Fetching the expression data from a single dataset
Let’s pick one dataset to slice out of the census, and turn into a Seurat in-memory object. (This requires the Seurat
package to have been installed beforehand.)
census_datasets[census_datasets$dataset_id == "0bd1a1de-3aee-40e0-b2ec-86c7a30c7149", ]

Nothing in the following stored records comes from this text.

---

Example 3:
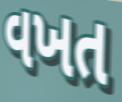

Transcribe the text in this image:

વખત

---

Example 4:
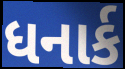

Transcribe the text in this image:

ધનાર્ક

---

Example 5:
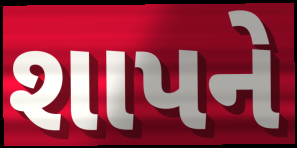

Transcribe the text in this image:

શાપને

#> soma_joinid collection_id collection_name
#> 581 580 0b9d8a04-bb9d-44da-aa27-705bb65b54eb Tabula Muris Senis
#> collection_doi dataset_id
#> 581 10.1038/s41586-020-2496-1 0bd1a1de-3aee-40e0-b2ec-86c7a30c7149
#> dataset_version_id
#> 581 ff352f35-58a2-4962-b716-649d1f9e9f44
#> dataset_title
#> 581 Bone marrow - A single-cell transcriptomic atlas characterizes ageing tissues in the mouse - 10x
#> dataset_h5ad_path dataset_total_cell_count
#> 581 0bd1a1de-3aee-40e0-b2ec-86c7a30c7149.h5ad 40220
Create a query on the mouse experiment, “RNA” measurement, for the dataset_id
.
library("tiledbsoma")
obs_query <- SOMAAxisQuery$new(
value_filter = "dataset_id == '0bd1a1de-3aee-40e0-b2ec-86c7a30c7149'"
)
expt_query <- census_data$get("mus_musculus")$axis_query(
measurement_name = "RNA",
obs_query = obs_query
)
dataset_seurat <- expt_query$to_seurat(c(counts = "raw"))
print(dataset_seurat)
#> An object of class Seurat
#> 52417 features across 40220 samples within 1 assay
#> Active assay: RNA (52417 features, 0 variable features)

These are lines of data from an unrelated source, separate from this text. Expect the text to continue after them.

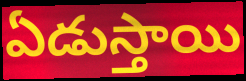
ఏడుస్తాయి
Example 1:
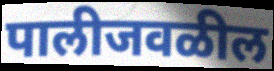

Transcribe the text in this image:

पालीजवळील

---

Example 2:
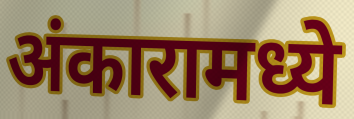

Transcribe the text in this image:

अंकारामध्ये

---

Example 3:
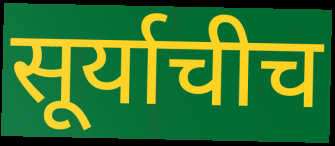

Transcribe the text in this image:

सूर्याचीच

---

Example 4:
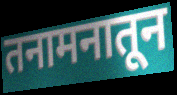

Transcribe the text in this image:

तनामनातून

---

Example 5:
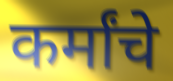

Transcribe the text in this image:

कर्मांचे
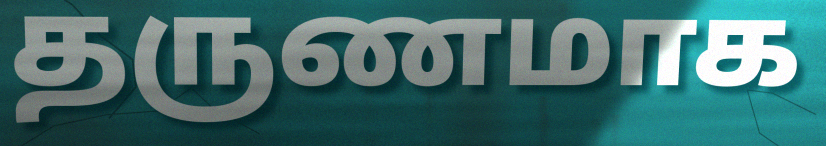
தருணமாக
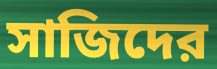
সাজিদের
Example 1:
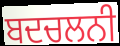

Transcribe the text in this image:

ਬਦਚਲਨੀ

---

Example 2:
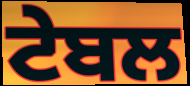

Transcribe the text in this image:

ਟੇਬਲ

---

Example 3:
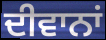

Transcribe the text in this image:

ਦੀਵਾਨਾਂ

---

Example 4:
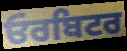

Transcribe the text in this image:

ਓਰਬਿਟਰ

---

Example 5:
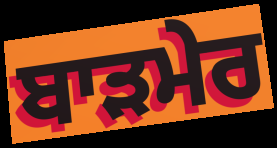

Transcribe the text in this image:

ਬਾੜਮੇਰ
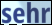
sehr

#> 2 layers present: counts, data
#> 1 dimensional reduction calculated: scvi
Downloading the original source H5AD file of a dataset
You can use the cellxgene.census::get_source_h5ad_uri()
API to fetch a URI pointing to the H5AD associated with this dataset_id
. This is the same H5AD you can download from CZ CELLxGENE Discover, and may contain additional data-submitter provided information which was not included in the Census.

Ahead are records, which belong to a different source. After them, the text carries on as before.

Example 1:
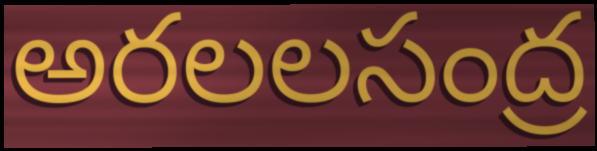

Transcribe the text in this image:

అరలలసంద్ర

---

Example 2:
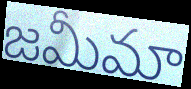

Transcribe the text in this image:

To do this you can fetch the location in the cloud or directly download to your system.
# Option 1: Direct download
download_source_h5ad(
dataset_id = "0bd1a1de-3aee-40e0-b2ec-86c7a30c7149",
file = "/tmp/Tabula_Muris_Senis-bone_marrow.h5ad",
overwrite = TRUE
)
# Option 2: Get location and download via preferred method
get_source_h5ad_uri("0bd1a1de-3aee-40e0-b2ec-86c7a30c7149")
#> $uri
#> [1] "s3://cellxgene-census-public-us-west-2/cell-census/2023-12-15/h5ads/0bd1a1de-3aee-40e0-b2ec-86c7a30c7149.h5ad"
#>
#> $s3_region
#> [1] "us-west-2"
The local H5AD file can be used in R using SeuratDisk’s anndata converter.